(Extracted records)

· · ·

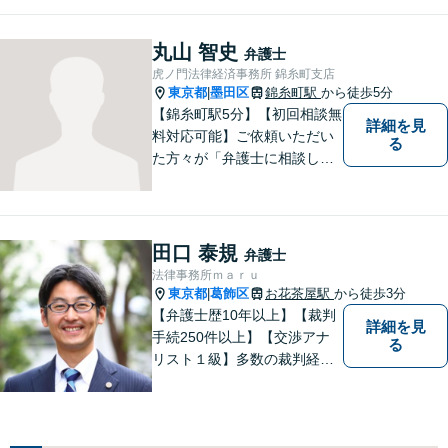
を大切に、適切な法律アドバ
イスに努めます。お困りごと
がありましたら、まずはご相
丸山 智史
弁護士
談ください。【電話・オンラ
虎ノ門法律経済事務所 錦糸町支店
イン相談OK】
東京都
墨田区
錦糸町駅
から徒歩5分
|
【錦糸町駅5分】【初回相談無
詳細を見
料対応可能】ご依頼いただい
る
た方々が「弁護士に相談して
よかった」とご満足いただけ
るよう、日々の精進を重ねな
がら、法律問題に真摯に向き
合います。お金にまつわるト
田口 泰規
弁護士
ラブルや終活に関するお悩み
法律事務所ｍａｒｕ
もお気軽にご相談ください。
東京都
葛飾区
お花茶屋駅
から徒歩3分
|
【弁護士歴10年以上】【裁判
詳細を見
手続250件以上】【交渉アナ
る
リスト１級】多数の裁判経験
を踏まえ、円満解決を目指し
ています。依頼者と充実した
コミュニケーションを行いま
す。＜離婚、相続、交通事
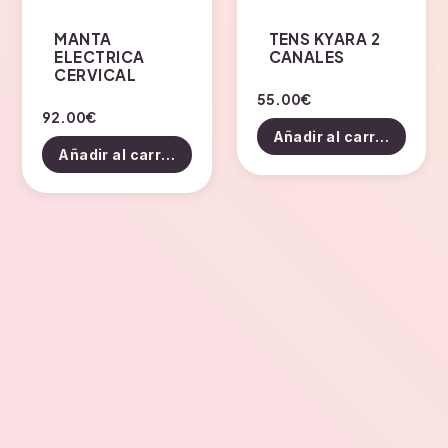
MANTA
TENS KYARA 2
ELECTRICA
CANALES
CERVICAL
55.00
€
92.00
€
Añadir al carrito
Añadir al carrito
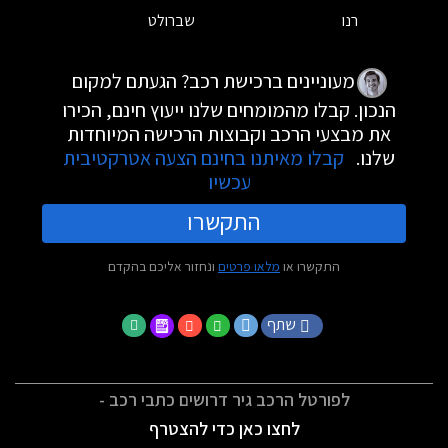
רנו
שברולט
מעוניינים ברכישת רכב? הגעתם למקום
הנכון. קבלו מהמומחים שלנו ייעוץ חינם, הכירו
את מבצעי הרכב וקבוצות הרכישה המיוחדות
שלנו.
קבלו מאיתנו בחינם הצעה אטרקטיבית
עכשיו
התקשרו
התקשרו או
מלאו פרטים
ונחזור אליכם בהקדם
שתף
לפורטל הרכב גיר דרושים כתבי רכב -
לחצו כאן כדי להצטרף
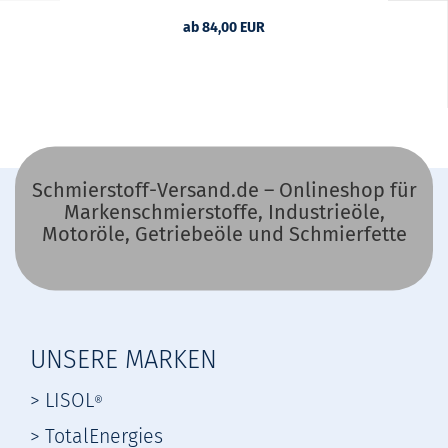
ab 84,00 EUR
Schmierstoff-Versand.de – Onlineshop für
Markenschmierstoffe, Industrieöle,
Motoröle, Getriebeöle und Schmierfette
UNSERE MARKEN
> LISOL
®
> TotalEnergies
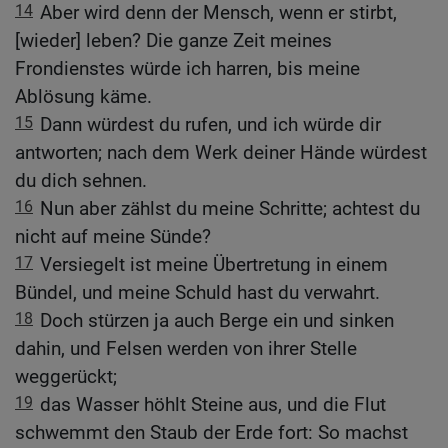
14
Aber wird denn der Mensch, wenn er stirbt,
[wieder] leben? Die ganze Zeit meines
Frondienstes würde ich harren, bis meine
Ablösung käme.
15
Dann würdest du rufen, und ich würde dir
antworten; nach dem Werk deiner Hände würdest
du dich sehnen.
16
Nun aber zählst du meine Schritte; achtest du
nicht auf meine Sünde?
17
Versiegelt ist meine Übertretung in einem
Bündel, und meine Schuld hast du verwahrt.
18
Doch stürzen ja auch Berge ein und sinken
dahin, und Felsen werden von ihrer Stelle
weggerückt;
19
das Wasser höhlt Steine aus, und die Flut
schwemmt den Staub der Erde fort: So machst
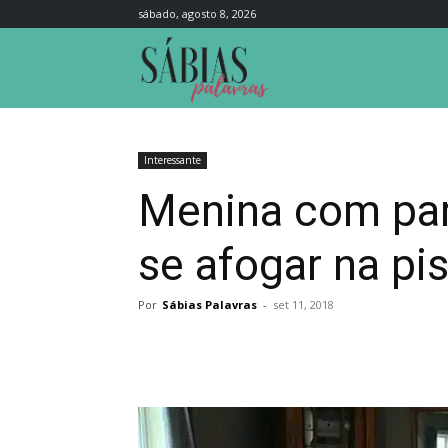
sábado, agosto 8, 2026
Sábias
Palavras
Interessante
Menina com para
se afogar na pi
Por
Sábias Palavras
-
set 11, 2018
Compartilhar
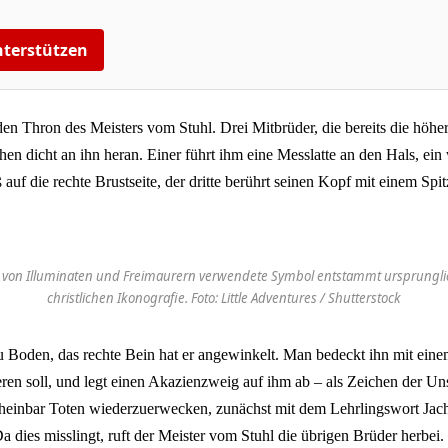
terstützen
den Thron des Meisters vom Stuhl. Drei Mitbrüder, die bereits die höh
n dicht an ihn heran. Einer führt ihm eine Messlatte an den Hals, ein 
uf die rechte Brustseite, der dritte berührt seinen Kopf mit einem Sp
 von Illuminaten und Freimaurern verwendete Symbol entstammt ursprunglich
christlichen Ikonografie. Foto: Little Adventures / Shutterstock
u Boden, das rechte Bein hat er angewinkelt. Man bedeckt ihn mit eine
ren soll, und legt einen Akazienzweig auf ihm ab – als Zeichen der Uns
cheinbar Toten wiederzuerwecken, zunächst mit dem Lehrlingswort Ja
 dies misslingt, ruft der Meister vom Stuhl die übrigen Brüder herbei.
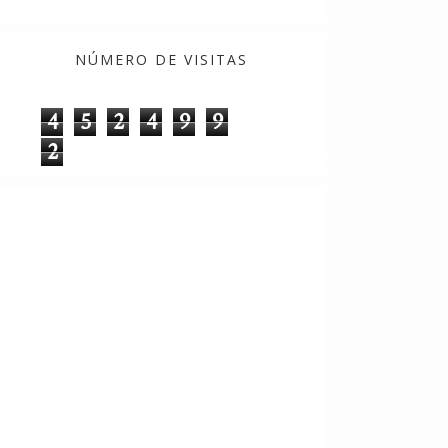
NÚMERO DE VISITAS
4
5
2
4
9
9
2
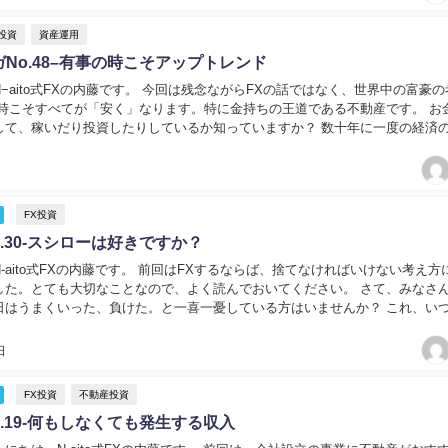
X投資
資産運用
No.48–有事の時こそアップトレンド
−aito式FXの内藤です。 今回は残念ながらFXの話ではなく、世界中の富豪の
の時こそすべてが「安く」なります。特に金持ちの王道である不動産です。 お
して、稼いだり投資したりしているか知っていますか？ 数十年に一度の経済
です。そこが富豪がさらに金持ちに...
FX投資
.30-スシローは好きですか？
-aito式FXの内藤です。 前回はFXするならば、捨てなければいけない考え方
した。とても大切なことなので、よく読んでおいてください。 さて、みなさ
日はうまくいった、負けた。と一喜一憂している方はいませんか？ これ、い
いいと伝えていると思います。 な...
日
FX投資
不動産投資
.19-何もしなくても発生する収入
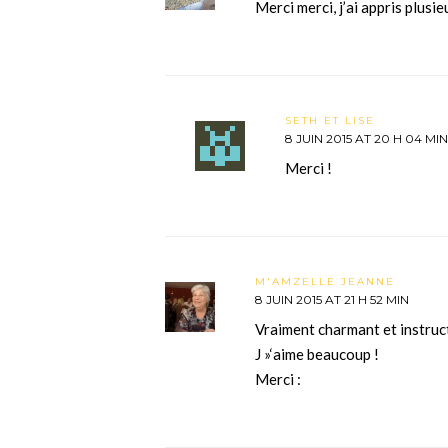
Merci merci, j’ai appris plus
SETH ET LISE
8 JUIN 2015 AT 20 H 04 MIN
Merci !
M'AMZELLE JEANNE
8 JUIN 2015 AT 21 H 52 MIN
Vraiment charmant et instruct
J »‘aime beaucoup !
Merci :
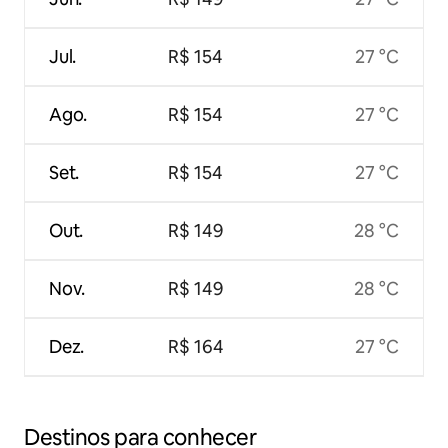
Jul.
R$ 154
27 °C
Ago.
R$ 154
27 °C
Set.
R$ 154
27 °C
Out.
R$ 149
28 °C
Nov.
R$ 149
28 °C
Dez.
R$ 164
27 °C
Destinos para conhecer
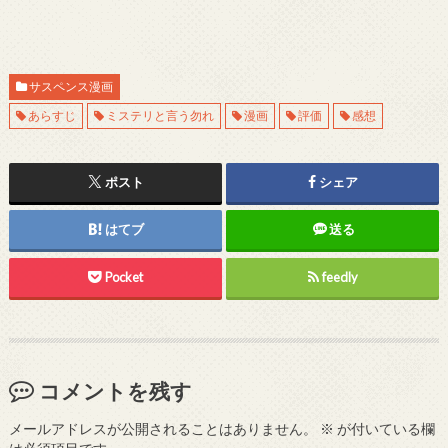
サスペンス漫画
あらすじ
ミステリと言う勿れ
漫画
評価
感想
ポスト
シェア
はてブ
送る
Pocket
feedly
コメントを残す
メールアドレスが公開されることはありません。
※
が付いている欄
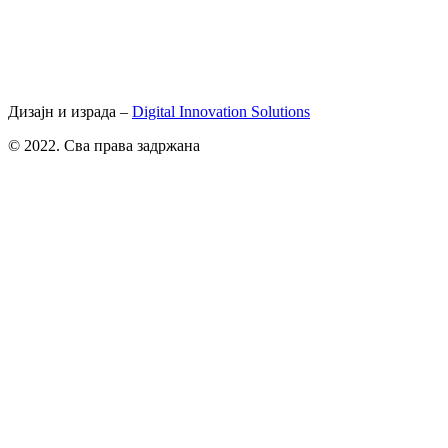
Дизајн и израда –
Digital Innovation Solutions
© 2022. Сва права задржана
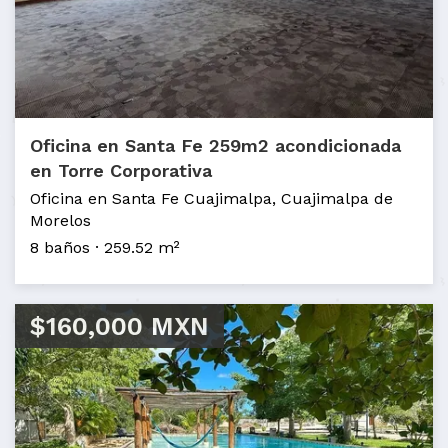
Oficina en Santa Fe 259m2 acondicionada
en Torre Corporativa
Oficina en Santa Fe Cuajimalpa, Cuajimalpa de
Morelos
8 baños
259.52 m²
$160,000 MXN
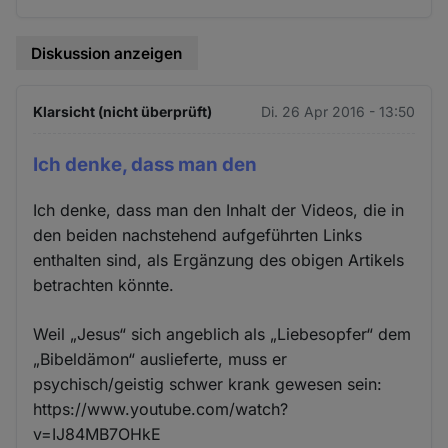
Cookies
Diskussion anzeigen
Klarsicht (nicht überprüft)
Di. 26 Apr 2016 - 13:50
Ich denke, dass man den
Ich denke, dass man den Inhalt der Videos, die in
den beiden nachstehend aufgeführten Links
enthalten sind, als Ergänzung des obigen Artikels
betrachten könnte.
Weil „Jesus“ sich angeblich als „Liebesopfer“ dem
„Bibeldämon“ auslieferte, muss er
psychisch/geistig schwer krank gewesen sein:
https://www.youtube.com/watch?
v=IJ84MB7OHkE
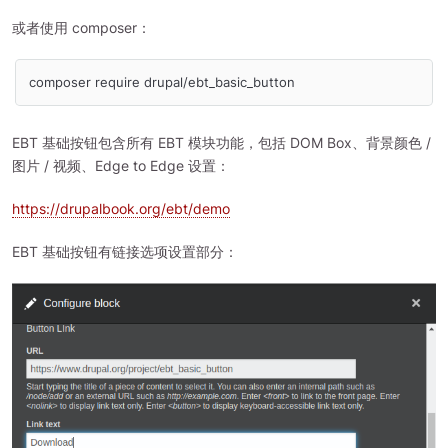
或者使用 composer：
composer require drupal/ebt_basic_button
EBT 基础按钮包含所有 EBT 模块功能，包括 DOM Box、背景颜色 /
图片 / 视频、Edge to Edge 设置：
https://drupalbook.org/ebt/demo
EBT 基础按钮有链接选项设置部分：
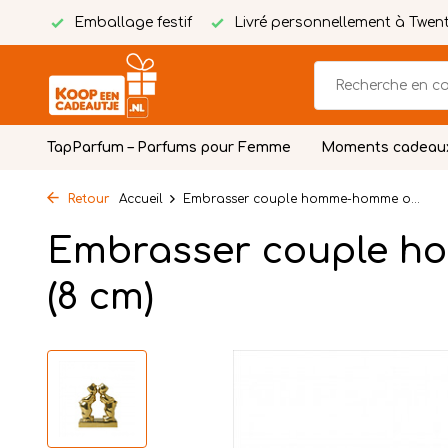
tuite
Emballage festif
Livré personnellement à Twen
TapParfum – Parfums pour Femme
Moments cadeau
Retour
Accueil
Embrasser couple homme-homme o...
Embrasser couple 
(8 cm)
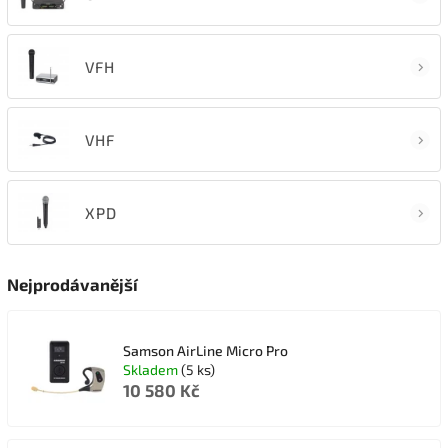
VFH
VHF
XPD
Nejprodávanější
Samson AirLine Micro Pro
Skladem
(5 ks)
10 580 Kč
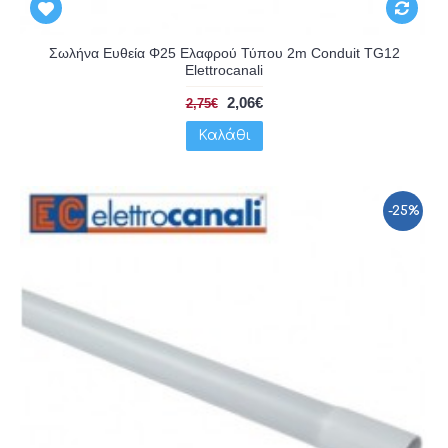
Σωλήνα Ευθεία Φ25 Ελαφρού Τύπου 2m Conduit TG12
Elettrocanali
2,06€
2,75€
Καλάθι
-25%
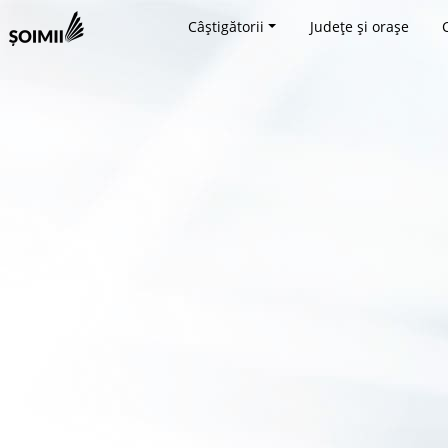
Câștigătorii
Județe și orașe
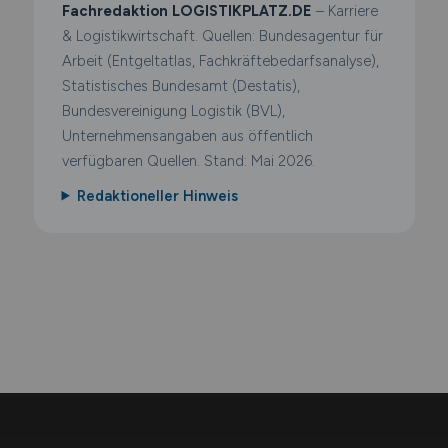
Fachredaktion LOGISTIKPLATZ.DE
– Karriere
& Logistikwirtschaft. Quellen: Bundesagentur für
Arbeit (Entgeltatlas, Fachkräftebedarfsanalyse),
Statistisches Bundesamt (Destatis),
Bundesvereinigung Logistik (BVL),
Unternehmensangaben aus öffentlich
verfügbaren Quellen. Stand: Mai 2026.
Redaktioneller Hinweis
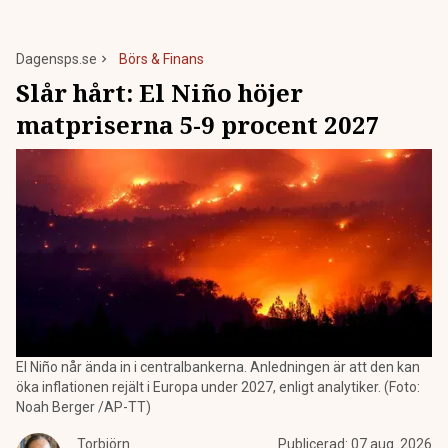
Dagensps.se
Börs & Finans
Slår hårt: El Niño höjer
matpriserna 5-9 procent 2027
El Niño når ända in i centralbankerna. Anledningen är att den kan
öka inflationen rejält i Europa under 2027, enligt analytiker. (Foto:
Noah Berger /AP-TT)
Torbjörn
Publicerad:
07 aug. 2026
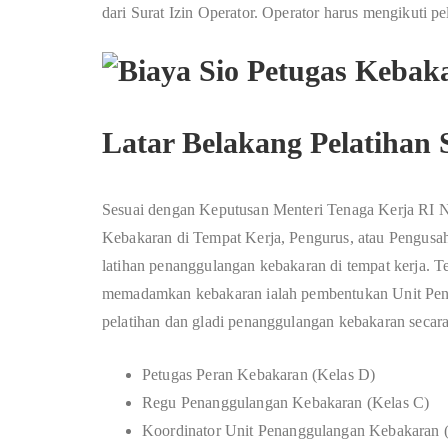
dari Surat Izin Operator. Operator harus mengikuti p
Latar Belakang Pelatihan
Sesuai dengan Keputusan Menteri Tenaga Kerja RI
Kebakaran di Tempat Kerja, Pengurus, atau Pengus
latihan penanggulangan kebakaran di tempat kerja.
memadamkan kebakaran ialah pembentukan Unit Pena
pelatihan dan gladi penanggulangan kebakaran secara 
Petugas Peran Kebakaran (Kelas D)
Regu Penanggulangan Kebakaran (Kelas C)
Koordinator Unit Penanggulangan Kebakaran 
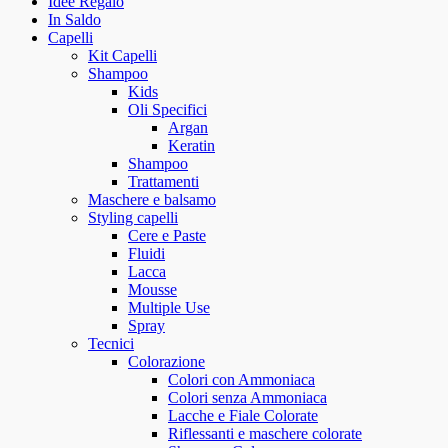
Idee Regalo
In Saldo
Capelli
Kit Capelli
Shampoo
Kids
Oli Specifici
Argan
Keratin
Shampoo
Trattamenti
Maschere e balsamo
Styling capelli
Cere e Paste
Fluidi
Lacca
Mousse
Multiple Use
Spray
Tecnici
Colorazione
Colori con Ammoniaca
Colori senza Ammoniaca
Lacche e Fiale Colorate
Riflessanti e maschere colorate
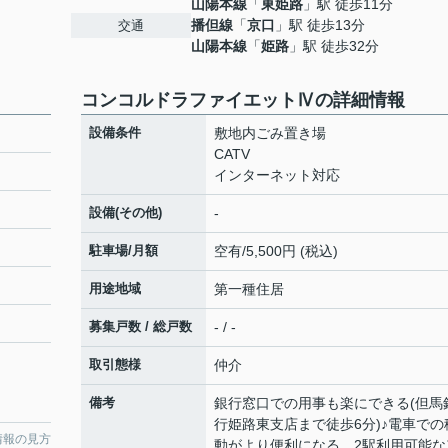
山陽本線
「
東姫路
」駅 徒歩11分
播但線
「
京口
」駅 徒歩13分
交通
山陽本線
「
姫路
」駅 徒歩32分
コンコルドラファイエットⅣの詳細情報
設備条件
敷地内ごみ置き場
CATV
インターネット対応
設備(その他)
-
駐車場/月額
空有/5,500円 (税込)
用途地域
第一種住居
募集戸数 / 総戸数
- / -
取引態様
仲介
備考
銀行窓口での用事も楽にできる(但馬
行姫路東支店まで徒歩6分)♪電車での
情報の見方
動がより便利になる、2駅利用可能な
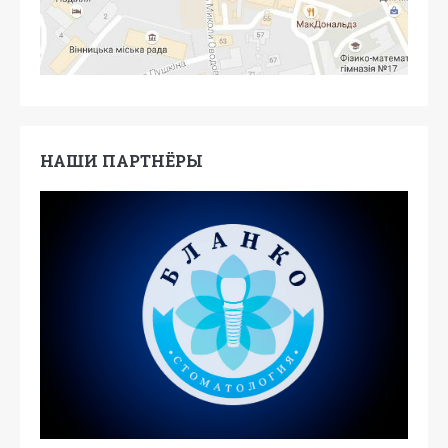
НАШИ ПАРТНЁРЫ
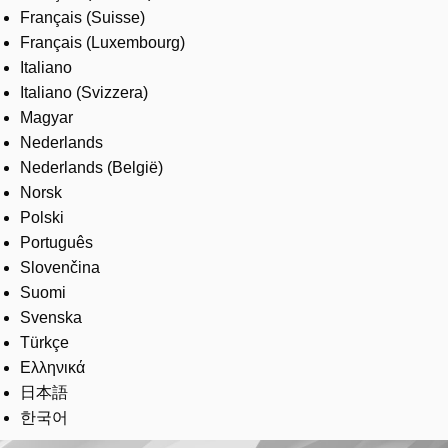
Français (Suisse)
Français (Luxembourg)
Italiano
Italiano (Svizzera)
Magyar
Nederlands
Nederlands (België)
Norsk
Polski
Português
Slovenčina
Suomi
Svenska
Türkçe
Ελληνικά
日本語
한국어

· · ·

__About this exercise__
Without any picture, return exactly the lines of the records above from the first through the line that contains "cheinbar Toten wiederzuerwecken, zunächst".

__Answer below__
を大切に、適切な法律アドバ
イスに努めます。お困りごと
がありましたら、まずはご相
丸山 智史
弁護士
談ください。【電話・オンラ
虎ノ門法律経済事務所 錦糸町支店
イン相談OK】
東京都
墨田区
錦糸町駅
から徒歩5分
|
【錦糸町駅5分】【初回相談無
詳細を見
料対応可能】ご依頼いただい
る
た方々が「弁護士に相談して
よかった」とご満足いただけ
るよう、日々の精進を重ねな
がら、法律問題に真摯に向き
合います。お金にまつわるト
田口 泰規
弁護士
ラブルや終活に関するお悩み
法律事務所ｍａｒｕ
もお気軽にご相談ください。
東京都
葛飾区
お花茶屋駅
から徒歩3分
|
【弁護士歴10年以上】【裁判
詳細を見
手続250件以上】【交渉アナ
る
リスト１級】多数の裁判経験
を踏まえ、円満解決を目指し
ています。依頼者と充実した
コミュニケーションを行いま
す。＜離婚、相続、交通事
MANTA
TENS KYARA 2
ELECTRICA
CANALES
CERVICAL
55.00
€
92.00
€
Añadir al carrito
Añadir al carrito
רנו
שברולט
מעוניינים ברכישת רכב? הגעתם למקום
הנכון. קבלו מהמומחים שלנו ייעוץ חינם, הכירו
את מבצעי הרכב וקבוצות הרכישה המיוחדות
שלנו.
קבלו מאיתנו בחינם הצעה אטרקטיבית
עכשיו
התקשרו
התקשרו או
מלאו פרטים
ונחזור אליכם בהקדם
שתף
לפורטל הרכב גיר דרושים כתבי רכב -
לחצו כאן כדי להצטרף
ab 84,00 EUR
Schmierstoff-Versand.de – Onlineshop für
Markenschmierstoffe, Industrieöle,
Motoröle, Getriebeöle und Schmierfette
UNSERE MARKEN
> LISOL
®
> TotalEnergies
14
Aber wird denn der Mensch, wenn er stirbt,
[wieder] leben? Die ganze Zeit meines
Frondienstes würde ich harren, bis meine
Ablösung käme.
15
Dann würdest du rufen, und ich würde dir
antworten; nach dem Werk deiner Hände würdest
du dich sehnen.
16
Nun aber zählst du meine Schritte; achtest du
nicht auf meine Sünde?
17
Versiegelt ist meine Übertretung in einem
Bündel, und meine Schuld hast du verwahrt.
18
Doch stürzen ja auch Berge ein und sinken
dahin, und Felsen werden von ihrer Stelle
weggerückt;
19
das Wasser höhlt Steine aus, und die Flut
schwemmt den Staub der Erde fort: So machst
sábado, agosto 8, 2026
Sábias
Palavras
Interessante
Menina com para
se afogar na pi
Por
Sábias Palavras
-
set 11, 2018
Compartilhar
terstützen
den Thron des Meisters vom Stuhl. Drei Mitbrüder, die bereits die höh
n dicht an ihn heran. Einer führt ihm eine Messlatte an den Hals, ein 
uf die rechte Brustseite, der dritte berührt seinen Kopf mit einem Sp
 von Illuminaten und Freimaurern verwendete Symbol entstammt ursprunglich
christlichen Ikonografie. Foto: Little Adventures / Shutterstock
u Boden, das rechte Bein hat er angewinkelt. Man bedeckt ihn mit eine
ren soll, und legt einen Akazienzweig auf ihm ab – als Zeichen der Uns
cheinbar Toten wiederzuerwecken, zunächst mit dem Lehrlingswort Ja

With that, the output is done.